Aptitude - Numbers - Discussion

Step 1) Consider highest 3 digit number divisible by 3 which is 996, dividing it by 6 we get remainder as 166. Since we want only 3 digit numbers which are divisible by 3 we need to subtract the 2 digit numbers in here.

Step 2) Consider highest 2 digit number divisible by 3 which is 96,dividing it by 6 we get remainder as 16.That means there are 16 (2 digit numbers) divisible by 6.

Step 3) Now subtract these two corresponding remainders we get 166-16 = 150.

6 written as 2*3.

The number completely divisible by both numbers 2&3.

If the number is divisible by 2 that number should be an even.

If the number is divisible by 3 then taken sum of digits.

Option verification:

Only two even numbers are there 150 & 166.

These two numbers are divisible by 2.

1+5+0 = 6(which is divisible by 3), 1+6+6 = 13(which is not divisible by 3).

Hence 150 is the answer.

Another short technique is last 3 digit no is 999 so we divide 999/6= 166 we don't consider decimal part. Now, we only need 3 digit number so 100/6= 16 therefore, 166-16=150 answer.

166 is the total number divisible by 6. We subtracted 100 because before 100 there is only 2 digit number divide by 6.

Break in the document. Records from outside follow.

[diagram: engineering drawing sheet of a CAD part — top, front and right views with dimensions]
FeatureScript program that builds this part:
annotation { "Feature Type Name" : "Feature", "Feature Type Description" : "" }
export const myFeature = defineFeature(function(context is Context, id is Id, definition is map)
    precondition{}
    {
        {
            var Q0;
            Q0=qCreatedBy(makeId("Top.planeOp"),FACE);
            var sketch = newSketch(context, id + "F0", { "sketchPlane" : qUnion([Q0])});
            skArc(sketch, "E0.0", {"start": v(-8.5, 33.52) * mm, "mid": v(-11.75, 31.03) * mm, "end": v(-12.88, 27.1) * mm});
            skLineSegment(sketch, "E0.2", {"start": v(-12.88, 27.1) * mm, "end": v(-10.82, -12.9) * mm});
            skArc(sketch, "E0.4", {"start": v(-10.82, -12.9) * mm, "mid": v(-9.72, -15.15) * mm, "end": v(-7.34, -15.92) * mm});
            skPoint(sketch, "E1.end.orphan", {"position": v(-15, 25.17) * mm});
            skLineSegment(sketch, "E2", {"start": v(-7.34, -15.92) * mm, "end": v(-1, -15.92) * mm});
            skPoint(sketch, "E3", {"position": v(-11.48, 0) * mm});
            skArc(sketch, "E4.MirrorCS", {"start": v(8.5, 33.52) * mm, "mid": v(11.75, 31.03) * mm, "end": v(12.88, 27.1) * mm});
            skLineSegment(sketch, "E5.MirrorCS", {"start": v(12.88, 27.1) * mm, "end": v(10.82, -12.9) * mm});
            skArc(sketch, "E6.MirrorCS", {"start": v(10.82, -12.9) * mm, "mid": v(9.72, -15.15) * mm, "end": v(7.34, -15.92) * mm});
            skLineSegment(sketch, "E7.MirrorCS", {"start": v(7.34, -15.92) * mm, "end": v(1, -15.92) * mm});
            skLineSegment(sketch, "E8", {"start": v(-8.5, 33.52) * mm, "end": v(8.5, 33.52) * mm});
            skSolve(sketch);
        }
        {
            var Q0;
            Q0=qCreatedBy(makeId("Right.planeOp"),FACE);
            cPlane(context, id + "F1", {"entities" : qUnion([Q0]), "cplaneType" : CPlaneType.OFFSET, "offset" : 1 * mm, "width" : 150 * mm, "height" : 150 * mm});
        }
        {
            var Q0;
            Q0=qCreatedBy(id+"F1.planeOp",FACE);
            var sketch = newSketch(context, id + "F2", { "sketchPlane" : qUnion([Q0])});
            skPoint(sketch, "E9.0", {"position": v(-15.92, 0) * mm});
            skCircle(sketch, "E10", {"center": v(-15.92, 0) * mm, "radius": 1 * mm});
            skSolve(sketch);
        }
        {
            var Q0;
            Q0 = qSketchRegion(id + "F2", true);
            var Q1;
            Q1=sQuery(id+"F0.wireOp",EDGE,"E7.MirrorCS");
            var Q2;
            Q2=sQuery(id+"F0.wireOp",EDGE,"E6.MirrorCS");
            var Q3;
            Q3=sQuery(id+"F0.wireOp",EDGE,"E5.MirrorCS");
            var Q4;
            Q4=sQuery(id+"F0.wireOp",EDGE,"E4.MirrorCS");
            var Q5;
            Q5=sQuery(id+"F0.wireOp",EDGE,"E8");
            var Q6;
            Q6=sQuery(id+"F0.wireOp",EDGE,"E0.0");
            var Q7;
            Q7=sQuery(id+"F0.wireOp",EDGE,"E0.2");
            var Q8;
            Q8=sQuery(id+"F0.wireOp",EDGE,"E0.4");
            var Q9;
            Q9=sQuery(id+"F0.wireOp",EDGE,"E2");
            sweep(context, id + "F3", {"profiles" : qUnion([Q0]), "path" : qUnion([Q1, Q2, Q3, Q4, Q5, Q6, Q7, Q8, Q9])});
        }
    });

If we want to find how many numbers present in 3 digit no which is divisible by any number. Then here is method.

Eg: How many 3-digit numbers are completely divisible 8 ?

Answer:

1000/8=125.

100/8=12 with remainder 4.

125-12=113.

So 113 numbers are divisible from 100 to 999 by 8.

By taking the multiples of 2*3 for 6 we can operate the divisibility rule for this question.

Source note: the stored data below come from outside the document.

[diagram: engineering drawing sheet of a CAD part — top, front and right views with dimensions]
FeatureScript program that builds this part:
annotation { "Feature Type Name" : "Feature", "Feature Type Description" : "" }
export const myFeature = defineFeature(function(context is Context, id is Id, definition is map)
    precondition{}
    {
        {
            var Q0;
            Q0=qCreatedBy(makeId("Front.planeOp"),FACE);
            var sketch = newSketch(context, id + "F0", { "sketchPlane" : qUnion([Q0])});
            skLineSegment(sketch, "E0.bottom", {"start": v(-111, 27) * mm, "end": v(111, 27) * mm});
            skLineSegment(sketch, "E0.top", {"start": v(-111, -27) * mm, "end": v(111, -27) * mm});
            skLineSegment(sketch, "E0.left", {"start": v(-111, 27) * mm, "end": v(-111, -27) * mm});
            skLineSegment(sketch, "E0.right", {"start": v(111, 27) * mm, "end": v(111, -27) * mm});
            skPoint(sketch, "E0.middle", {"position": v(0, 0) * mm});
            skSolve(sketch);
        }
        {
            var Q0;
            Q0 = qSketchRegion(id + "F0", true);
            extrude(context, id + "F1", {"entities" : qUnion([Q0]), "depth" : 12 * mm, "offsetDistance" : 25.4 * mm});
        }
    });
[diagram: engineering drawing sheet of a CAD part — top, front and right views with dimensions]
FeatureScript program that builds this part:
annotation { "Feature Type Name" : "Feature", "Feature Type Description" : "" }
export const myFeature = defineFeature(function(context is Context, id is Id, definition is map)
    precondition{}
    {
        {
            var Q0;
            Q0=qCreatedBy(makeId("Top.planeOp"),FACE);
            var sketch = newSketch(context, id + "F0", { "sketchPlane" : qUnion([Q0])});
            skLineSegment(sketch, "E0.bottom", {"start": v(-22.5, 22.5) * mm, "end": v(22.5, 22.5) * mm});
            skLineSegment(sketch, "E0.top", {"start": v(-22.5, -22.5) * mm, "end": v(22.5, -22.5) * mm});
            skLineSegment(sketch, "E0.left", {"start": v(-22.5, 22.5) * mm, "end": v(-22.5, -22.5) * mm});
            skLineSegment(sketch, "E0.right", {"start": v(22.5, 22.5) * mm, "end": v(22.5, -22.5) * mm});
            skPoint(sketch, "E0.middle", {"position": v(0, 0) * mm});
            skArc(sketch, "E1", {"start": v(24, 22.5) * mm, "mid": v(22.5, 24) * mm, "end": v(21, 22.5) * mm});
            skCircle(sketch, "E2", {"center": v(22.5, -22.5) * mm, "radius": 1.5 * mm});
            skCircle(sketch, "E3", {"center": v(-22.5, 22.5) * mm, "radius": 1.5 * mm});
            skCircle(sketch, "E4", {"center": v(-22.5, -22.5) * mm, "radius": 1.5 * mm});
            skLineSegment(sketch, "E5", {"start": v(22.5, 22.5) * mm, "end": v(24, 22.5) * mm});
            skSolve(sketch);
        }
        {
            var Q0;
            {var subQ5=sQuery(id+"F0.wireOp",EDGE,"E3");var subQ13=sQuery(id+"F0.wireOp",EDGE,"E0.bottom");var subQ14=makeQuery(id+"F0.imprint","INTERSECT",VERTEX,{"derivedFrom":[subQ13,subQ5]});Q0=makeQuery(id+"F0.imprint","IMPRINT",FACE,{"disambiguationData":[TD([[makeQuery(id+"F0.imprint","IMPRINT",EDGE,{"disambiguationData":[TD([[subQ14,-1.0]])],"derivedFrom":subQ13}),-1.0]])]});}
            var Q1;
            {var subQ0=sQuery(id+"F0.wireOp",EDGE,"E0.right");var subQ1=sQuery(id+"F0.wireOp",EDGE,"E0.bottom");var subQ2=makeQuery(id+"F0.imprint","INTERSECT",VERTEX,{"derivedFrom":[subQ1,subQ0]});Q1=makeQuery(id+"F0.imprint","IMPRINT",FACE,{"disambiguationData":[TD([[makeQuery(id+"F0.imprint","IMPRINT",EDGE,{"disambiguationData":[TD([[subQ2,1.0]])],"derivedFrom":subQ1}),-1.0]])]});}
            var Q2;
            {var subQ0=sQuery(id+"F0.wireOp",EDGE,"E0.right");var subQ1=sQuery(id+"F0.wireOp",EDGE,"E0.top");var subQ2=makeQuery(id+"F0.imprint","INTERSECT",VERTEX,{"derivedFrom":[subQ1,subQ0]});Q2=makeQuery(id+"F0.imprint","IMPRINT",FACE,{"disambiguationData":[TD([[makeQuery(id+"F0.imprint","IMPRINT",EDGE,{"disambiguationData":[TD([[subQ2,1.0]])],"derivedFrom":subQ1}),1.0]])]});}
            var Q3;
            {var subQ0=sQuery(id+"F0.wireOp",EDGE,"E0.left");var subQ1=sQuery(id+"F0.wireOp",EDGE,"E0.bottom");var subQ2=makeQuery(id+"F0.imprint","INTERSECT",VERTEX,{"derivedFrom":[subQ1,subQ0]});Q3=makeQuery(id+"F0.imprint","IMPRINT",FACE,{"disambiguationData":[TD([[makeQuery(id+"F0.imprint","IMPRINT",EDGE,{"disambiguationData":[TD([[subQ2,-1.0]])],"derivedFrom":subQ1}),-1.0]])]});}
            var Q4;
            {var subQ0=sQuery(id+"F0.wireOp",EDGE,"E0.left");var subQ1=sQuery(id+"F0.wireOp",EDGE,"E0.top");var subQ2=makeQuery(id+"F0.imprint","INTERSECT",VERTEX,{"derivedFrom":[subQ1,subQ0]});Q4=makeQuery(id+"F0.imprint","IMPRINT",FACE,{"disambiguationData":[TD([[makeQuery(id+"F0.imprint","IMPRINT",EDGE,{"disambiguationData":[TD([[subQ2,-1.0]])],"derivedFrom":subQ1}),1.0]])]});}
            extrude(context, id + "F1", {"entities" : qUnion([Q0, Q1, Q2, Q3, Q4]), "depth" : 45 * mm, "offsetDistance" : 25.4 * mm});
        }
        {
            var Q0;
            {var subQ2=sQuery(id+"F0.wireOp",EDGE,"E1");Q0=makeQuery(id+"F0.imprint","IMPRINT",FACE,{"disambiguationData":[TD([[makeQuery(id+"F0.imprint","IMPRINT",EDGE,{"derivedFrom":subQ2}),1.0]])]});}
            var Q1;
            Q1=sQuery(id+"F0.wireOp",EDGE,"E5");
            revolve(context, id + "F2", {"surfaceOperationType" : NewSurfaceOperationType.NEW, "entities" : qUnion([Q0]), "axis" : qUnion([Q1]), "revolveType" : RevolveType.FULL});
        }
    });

As for 2, the ending digit should be 0, 2, 4, 6, 8 and for 3 sum of all the digit should be divisible by 3.

So, 150 is divisible by both 2 & 3. This is the correct answer.

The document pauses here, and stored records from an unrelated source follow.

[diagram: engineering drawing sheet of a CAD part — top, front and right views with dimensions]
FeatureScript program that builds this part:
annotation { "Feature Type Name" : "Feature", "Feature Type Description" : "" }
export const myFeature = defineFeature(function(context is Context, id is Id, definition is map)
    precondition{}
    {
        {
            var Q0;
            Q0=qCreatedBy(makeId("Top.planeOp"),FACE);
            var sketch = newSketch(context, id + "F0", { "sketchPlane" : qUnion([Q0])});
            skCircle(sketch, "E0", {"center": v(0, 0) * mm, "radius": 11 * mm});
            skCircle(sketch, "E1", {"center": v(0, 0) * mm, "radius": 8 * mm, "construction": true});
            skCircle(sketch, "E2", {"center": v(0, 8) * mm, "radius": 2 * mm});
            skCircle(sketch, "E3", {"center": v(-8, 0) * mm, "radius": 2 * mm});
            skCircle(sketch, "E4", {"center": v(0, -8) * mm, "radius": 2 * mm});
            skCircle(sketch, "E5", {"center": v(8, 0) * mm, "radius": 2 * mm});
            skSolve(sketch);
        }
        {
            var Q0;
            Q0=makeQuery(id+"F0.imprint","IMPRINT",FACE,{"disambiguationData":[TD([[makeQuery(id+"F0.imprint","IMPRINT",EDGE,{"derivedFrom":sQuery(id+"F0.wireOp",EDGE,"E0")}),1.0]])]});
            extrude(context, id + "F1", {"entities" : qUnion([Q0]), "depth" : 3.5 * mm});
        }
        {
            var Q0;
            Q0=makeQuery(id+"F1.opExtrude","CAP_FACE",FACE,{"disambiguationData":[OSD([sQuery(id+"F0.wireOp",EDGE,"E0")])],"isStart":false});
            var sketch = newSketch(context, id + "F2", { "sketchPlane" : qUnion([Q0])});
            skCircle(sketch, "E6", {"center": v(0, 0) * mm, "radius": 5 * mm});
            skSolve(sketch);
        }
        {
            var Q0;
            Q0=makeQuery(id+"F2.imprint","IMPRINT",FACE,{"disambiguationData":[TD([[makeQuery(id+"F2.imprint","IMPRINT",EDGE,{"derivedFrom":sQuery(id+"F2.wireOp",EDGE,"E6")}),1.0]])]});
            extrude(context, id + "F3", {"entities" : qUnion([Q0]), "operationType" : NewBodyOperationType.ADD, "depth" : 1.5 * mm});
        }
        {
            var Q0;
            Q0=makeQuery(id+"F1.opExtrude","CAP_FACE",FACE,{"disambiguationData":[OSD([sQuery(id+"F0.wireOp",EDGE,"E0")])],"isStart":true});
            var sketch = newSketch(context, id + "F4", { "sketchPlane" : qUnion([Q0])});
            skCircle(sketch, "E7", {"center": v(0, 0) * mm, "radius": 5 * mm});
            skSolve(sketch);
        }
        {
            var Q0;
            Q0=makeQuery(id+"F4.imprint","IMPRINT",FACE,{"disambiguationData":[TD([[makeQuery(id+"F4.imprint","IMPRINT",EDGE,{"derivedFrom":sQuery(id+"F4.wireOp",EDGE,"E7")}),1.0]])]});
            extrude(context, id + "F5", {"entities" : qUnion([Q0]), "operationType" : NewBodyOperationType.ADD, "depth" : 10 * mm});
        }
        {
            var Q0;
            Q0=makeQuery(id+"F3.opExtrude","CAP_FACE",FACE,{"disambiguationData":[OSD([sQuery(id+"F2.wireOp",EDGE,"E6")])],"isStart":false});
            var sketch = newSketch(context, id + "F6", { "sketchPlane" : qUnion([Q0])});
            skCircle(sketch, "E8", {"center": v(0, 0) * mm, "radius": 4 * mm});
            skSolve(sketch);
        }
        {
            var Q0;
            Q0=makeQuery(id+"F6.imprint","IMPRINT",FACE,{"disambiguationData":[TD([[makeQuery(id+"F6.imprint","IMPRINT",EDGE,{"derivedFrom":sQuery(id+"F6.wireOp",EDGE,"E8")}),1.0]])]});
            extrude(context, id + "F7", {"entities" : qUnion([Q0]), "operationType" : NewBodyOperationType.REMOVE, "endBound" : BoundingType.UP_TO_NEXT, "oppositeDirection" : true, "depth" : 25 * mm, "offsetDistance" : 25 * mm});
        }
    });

Greatest 3 digit number that is divisible by 6 is 996 (q=166).

The smallest is 102(q=17).
Apply simple number rule to count number of values between 166 to 17,
i.e. 166-17+1=150.

Thus this gives you the number of 3 digits divisible by 6.

Divisiablity shortcut for 6 = the number should divide be both 2 & 3.
a. 149 / 2 = no because unit digit is odd.

b. 150 /2 = yes because unit digit ends in 0, then check for 3 -> 150 / 3 = 1+5+0 = 6 = 6/3 = 2, so answer is B.

@sworna
999-100+1 is taken based on arithmetic progression . last 3-digit no: is 999 and first 3-digit no: is 100 . according to the equation n=(l-a)/d +1
here l=999,a=100, d=1
so n=(999-100)/1 +1=900
hope u can understand

@sworna

Dear sworna here +1 is because 100 is also included in three digit no we can not leave 100 here. So it will b better to solve like this....3 digit nos-2 digit nos. So that 999-99=900. Hope you have got it.

As per the Divisibility rule; If last digit is even it will divided by 2 and 3 also divided by 6. In this problem only 166 can sacrifice this method. So the answer is 166.